3. Start your search by contacting friends and colleagues. This is where your network (the people you know) come into play. Put it out there that you’re looking for a good [blank] that can offer [fill in your answers from number 1 above]. And do they know of any? Chances are if your friends and colleagues know of a way to help you out, they’ll let you know ASAP.
4. Expand your search by going online. Visit websites of places that offer training for what it is you’re looking for and go to their referral pages. Follow the directions for finding a referral. Those who are interested in working with you may be able to contact you through those sites via an RFP (request for proposal) that you can create.

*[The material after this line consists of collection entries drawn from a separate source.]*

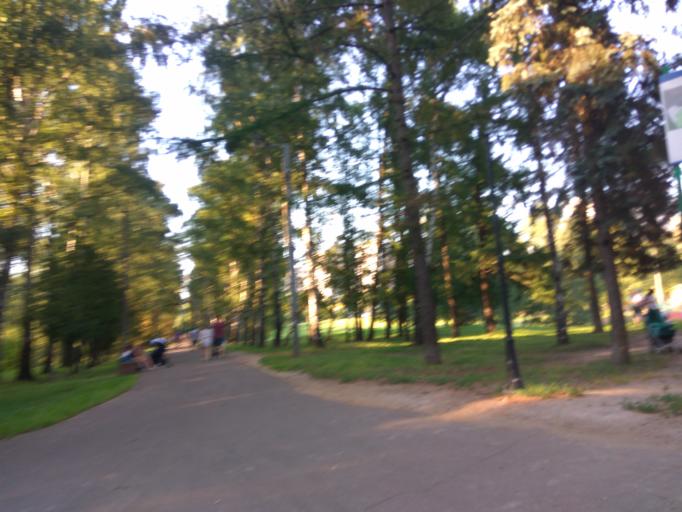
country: RU
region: Moskovskaya
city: Levoberezhnyy
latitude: 55.8537
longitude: 37.4803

I created an RFP today and already have four responses– one of which may meet all my needs perfectly.
5. Visit the websites of any referrals you get. Take the time to find out as much as you can about anyone you want to hire or work with. Don’t jump at the first person who looks good. Take the time to evaluate each one. This is where your needs and priority lists will come in handy. A person may be great at what s/he does, but if that person doesn’t do what you need, then you can cross them off your list — for this time, anyway. Maybe for a later project you could re-visit anyone you cross off.
6. Email everyone who looks like they might be a good fit, asking for clarification of anything you need to know about what they offer. Provide more information about who you are and what you need, too.
7. Based on the feedback you receive via the emails, select a few of your final candidates and call them. Chat with them to see if there is a good connection and if you think you could work with this person. If the service you’re looking for has a location near you, go visit and check out the place. Now is when you need to listen to your intuition. If “something” tells you this isn’t quite right, even though on paper it seems like it could be, LISTEN TO YOUR GUT. Every time. Get a sense of how you feel around this person. It’s important. If you feel intimidated or confused or belittled or have a hard time getting the answers you need, move on. You have to feel totally comfortable and at ease. Tell everyone that you contact when you will make your decision.
8. Ask for referrals– and contact them. Sure you like what you see and hear. But you need to do this last step. One of the referrals may tell you something important that you need to know that will influence your decision. You want a minimum of two referrals.
9. When you decide to hire someone, be sure to sign a contract. You’ll both know what to expect of one another, have all the fees and due dates detailed in writing, and any other terms should be clarified.
I’m well on my way to finding someone to help me in my business. Maybe using these steps you can find some good help too!